Claims analytics uses data to analyze healthcare claims and their results — rejection, denial, or acceptance. Today, most analytics procedures use technology in some way. Some are fully automated, while others use more basic software like databases and spreadsheets.

Claims analytics allows a practice or system to identify trends in claims processing. It returns critical information such as per-payer denial rates, reimbursement speed, and coding error frequency.

How is it different from claims analysis?

Although you might hear the terms "claims analytics" and "claims analysis" used interchangeably, they're different processes with different goals.

Healthcare claims analysis is the broader process of gathering information about accepted, denied, and rejected claims. It uses that information to create a plan to optimize revenue.

Analytics is the mathematical part of that process. Today, it's usually the technical component as well. Analytics collects and processes hard data like claims denial rates. It then organizes that data into patterns so analysis teams can apply it.

Tech-supported analytics makes the analysis process faster and more accurate. It still takes a human being to apply the insights gained through analysis, but analytics leads to better results.

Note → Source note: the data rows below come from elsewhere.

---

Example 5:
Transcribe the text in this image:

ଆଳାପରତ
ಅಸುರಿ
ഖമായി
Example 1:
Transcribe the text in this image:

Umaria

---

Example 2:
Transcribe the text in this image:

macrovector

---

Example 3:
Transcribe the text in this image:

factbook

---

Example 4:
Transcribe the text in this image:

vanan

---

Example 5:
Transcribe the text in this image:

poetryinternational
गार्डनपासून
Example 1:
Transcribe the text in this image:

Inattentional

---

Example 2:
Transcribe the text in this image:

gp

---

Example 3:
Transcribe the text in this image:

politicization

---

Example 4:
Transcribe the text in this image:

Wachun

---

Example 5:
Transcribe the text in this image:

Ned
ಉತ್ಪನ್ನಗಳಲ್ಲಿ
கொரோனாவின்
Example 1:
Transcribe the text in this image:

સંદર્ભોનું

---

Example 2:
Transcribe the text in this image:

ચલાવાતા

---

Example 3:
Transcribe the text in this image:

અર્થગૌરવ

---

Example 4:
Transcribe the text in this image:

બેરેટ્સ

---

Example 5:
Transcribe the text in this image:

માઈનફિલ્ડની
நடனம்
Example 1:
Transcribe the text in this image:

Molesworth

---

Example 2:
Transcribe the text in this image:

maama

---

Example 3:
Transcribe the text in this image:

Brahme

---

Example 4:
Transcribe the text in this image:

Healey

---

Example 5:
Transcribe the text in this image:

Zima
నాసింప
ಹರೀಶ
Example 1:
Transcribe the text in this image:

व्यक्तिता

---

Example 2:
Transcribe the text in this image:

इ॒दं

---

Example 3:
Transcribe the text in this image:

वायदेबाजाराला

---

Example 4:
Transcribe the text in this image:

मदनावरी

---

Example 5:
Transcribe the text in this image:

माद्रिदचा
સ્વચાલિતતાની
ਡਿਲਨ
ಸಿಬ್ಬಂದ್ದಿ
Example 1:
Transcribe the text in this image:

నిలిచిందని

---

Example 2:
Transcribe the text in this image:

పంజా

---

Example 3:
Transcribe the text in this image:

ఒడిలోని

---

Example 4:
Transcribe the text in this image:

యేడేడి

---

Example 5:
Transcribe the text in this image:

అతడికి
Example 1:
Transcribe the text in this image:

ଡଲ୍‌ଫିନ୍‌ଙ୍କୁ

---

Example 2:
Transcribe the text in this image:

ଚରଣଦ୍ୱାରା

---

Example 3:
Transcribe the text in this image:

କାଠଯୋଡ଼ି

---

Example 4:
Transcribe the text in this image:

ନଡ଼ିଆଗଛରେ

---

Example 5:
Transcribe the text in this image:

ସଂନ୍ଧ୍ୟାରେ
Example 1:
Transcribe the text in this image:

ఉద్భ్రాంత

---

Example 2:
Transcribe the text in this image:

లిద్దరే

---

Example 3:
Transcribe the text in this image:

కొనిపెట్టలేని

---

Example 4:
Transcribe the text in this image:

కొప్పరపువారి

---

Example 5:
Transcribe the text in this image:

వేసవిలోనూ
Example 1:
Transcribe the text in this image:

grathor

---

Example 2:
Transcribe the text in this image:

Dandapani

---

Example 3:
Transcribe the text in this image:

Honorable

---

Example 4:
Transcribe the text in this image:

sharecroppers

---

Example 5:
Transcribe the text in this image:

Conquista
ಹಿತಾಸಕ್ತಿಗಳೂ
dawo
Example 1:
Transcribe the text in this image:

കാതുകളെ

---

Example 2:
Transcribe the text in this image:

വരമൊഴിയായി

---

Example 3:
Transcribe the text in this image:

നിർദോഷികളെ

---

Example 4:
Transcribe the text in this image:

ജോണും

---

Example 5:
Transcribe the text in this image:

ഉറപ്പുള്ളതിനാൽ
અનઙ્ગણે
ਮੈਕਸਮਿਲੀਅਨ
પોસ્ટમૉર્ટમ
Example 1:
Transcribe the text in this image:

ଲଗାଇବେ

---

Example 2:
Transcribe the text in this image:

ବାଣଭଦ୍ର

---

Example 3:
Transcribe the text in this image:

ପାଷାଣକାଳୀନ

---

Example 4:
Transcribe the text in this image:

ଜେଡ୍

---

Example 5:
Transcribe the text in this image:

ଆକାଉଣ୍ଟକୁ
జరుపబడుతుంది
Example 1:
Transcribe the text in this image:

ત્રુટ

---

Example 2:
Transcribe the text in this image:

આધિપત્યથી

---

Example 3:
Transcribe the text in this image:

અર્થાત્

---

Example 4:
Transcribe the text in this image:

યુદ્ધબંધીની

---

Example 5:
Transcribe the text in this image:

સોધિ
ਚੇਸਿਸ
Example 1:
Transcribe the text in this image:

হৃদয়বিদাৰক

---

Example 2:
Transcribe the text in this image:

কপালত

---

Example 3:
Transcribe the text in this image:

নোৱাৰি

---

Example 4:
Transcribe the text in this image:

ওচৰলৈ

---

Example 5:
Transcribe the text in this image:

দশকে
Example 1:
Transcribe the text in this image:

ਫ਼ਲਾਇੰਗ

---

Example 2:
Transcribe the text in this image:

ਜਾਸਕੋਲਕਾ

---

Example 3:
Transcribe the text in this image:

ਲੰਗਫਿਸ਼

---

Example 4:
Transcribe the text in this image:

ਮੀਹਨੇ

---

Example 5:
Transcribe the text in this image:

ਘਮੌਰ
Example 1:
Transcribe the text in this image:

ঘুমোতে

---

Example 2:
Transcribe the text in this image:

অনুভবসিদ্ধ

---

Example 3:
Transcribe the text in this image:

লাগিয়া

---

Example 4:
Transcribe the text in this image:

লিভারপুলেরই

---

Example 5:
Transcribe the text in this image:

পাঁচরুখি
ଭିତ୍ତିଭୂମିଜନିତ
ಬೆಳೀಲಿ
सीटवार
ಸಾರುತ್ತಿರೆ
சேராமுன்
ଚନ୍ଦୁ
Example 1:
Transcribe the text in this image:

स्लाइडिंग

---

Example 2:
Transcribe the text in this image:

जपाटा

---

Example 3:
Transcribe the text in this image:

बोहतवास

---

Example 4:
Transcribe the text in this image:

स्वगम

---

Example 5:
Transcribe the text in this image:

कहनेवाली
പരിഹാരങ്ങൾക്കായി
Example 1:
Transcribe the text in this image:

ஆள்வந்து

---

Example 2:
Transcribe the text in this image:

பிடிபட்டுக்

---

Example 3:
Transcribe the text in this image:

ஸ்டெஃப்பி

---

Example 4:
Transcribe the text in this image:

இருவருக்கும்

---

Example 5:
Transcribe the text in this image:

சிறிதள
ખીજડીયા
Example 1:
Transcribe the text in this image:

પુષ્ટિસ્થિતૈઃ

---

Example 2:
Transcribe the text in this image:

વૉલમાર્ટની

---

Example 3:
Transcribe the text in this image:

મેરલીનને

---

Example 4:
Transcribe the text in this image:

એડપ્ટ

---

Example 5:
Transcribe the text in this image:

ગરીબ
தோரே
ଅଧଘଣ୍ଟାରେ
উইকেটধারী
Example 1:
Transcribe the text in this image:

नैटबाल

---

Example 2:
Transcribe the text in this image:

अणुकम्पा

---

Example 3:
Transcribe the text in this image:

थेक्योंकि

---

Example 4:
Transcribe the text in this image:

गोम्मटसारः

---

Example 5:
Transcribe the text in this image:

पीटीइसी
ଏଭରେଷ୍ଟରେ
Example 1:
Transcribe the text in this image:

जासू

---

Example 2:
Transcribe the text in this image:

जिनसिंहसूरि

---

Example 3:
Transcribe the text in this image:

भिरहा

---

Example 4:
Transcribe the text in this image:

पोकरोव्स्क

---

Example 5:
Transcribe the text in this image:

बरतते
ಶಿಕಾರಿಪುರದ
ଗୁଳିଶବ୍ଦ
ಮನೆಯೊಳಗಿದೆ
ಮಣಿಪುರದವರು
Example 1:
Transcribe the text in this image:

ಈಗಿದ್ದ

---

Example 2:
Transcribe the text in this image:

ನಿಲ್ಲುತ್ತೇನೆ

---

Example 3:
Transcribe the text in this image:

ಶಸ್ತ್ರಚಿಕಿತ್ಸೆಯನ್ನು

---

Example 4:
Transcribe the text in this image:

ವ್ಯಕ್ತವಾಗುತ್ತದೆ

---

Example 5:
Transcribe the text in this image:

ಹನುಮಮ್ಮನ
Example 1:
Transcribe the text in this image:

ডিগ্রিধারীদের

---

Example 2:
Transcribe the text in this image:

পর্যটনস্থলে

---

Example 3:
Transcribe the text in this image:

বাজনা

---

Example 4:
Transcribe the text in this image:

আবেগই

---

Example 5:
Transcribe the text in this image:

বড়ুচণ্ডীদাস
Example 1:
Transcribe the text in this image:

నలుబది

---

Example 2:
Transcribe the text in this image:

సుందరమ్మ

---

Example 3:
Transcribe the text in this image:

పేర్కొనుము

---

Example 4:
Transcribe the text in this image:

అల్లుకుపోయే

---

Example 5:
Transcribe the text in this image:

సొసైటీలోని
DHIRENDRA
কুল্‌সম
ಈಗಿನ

Denied claims on the rise spur the need for claims analytics

Healthcare providers have seen their denied claims increase by 20% over the past five years. When Harmony Healthcare surveyed 131 providers in 2021, 33% reported average denial rates of 10% or more, bringing them close to a danger zone.

The Kaiser Family Foundation calculated an average in-network denial rate of 18% for the 2020 fiscal year. This number comes from an analysis of denials and appeals for non-group qualified health plans available through HealthCare.gov.

The data indicate significant variation contributing to that 18% average. Some providers saw denial rates as high as 80%. For hospitals, unresolved claim denials lead to an average annual loss of $5 million — as much as 5% of net revenue, according to the Journal of the American Health Information Management Association (AHIMA). Given these trends, AHIMA concluded that the best way to reduce the financial impact of a denial is to prevent them.

These statistics point to a critical need for healthcare claims analytics. By identifying trends in denials, analytics can help practices mitigate or eliminate those denials.

Healthcare claims analytics in practice: 4 use cases

Although there's a systemic increase in claims denial, each practice and health system can reduce those denials for themselves. A quality claims analytics solution approaches the problem on multiple levels, allowing you to find and address trends in denials.

Here's how a savvy practice can use such a system.

Use case 1: Issue identification

Without claims analytics, every denial exists in a vacuum. Say Patient X had coverage denied for their MRI. Without analytics, all you know is the reason behind the denial. You don't know how often that same issue happens. You can't see what coverage details those denied claims have in common.

Analytics turns denials into information you can use by showing you the patterns in your denials. Instead of understanding each denial as a stand-alone problem, you see how common that particular issue is.

This step makes it easier to decide what to do next. Patient X's denial may be unique to their situation and uncommon in your practice. It doesn't call for transformative action. But if it's an issue that has presented itself repeatedly in recent months, it's worth a closer look.

Claims analysis allows you to identify and prioritize those issues that lead to denial.

Use case 2: CPT code analysis

Current procedural terminology (CPT) codes should help you resolve claim denials, not cause them. Claims analytics connects your CPT code billing with payment information and denial rates so you can learn from the process.

You can learn how many times your practice billed a specific CPT code. From there, it's possible to uncover which CPT codes or modifiers have the most denials or underpayments associated. If specific codes have disproportionate denials, you can dive deeper and discover what else those claims have in common.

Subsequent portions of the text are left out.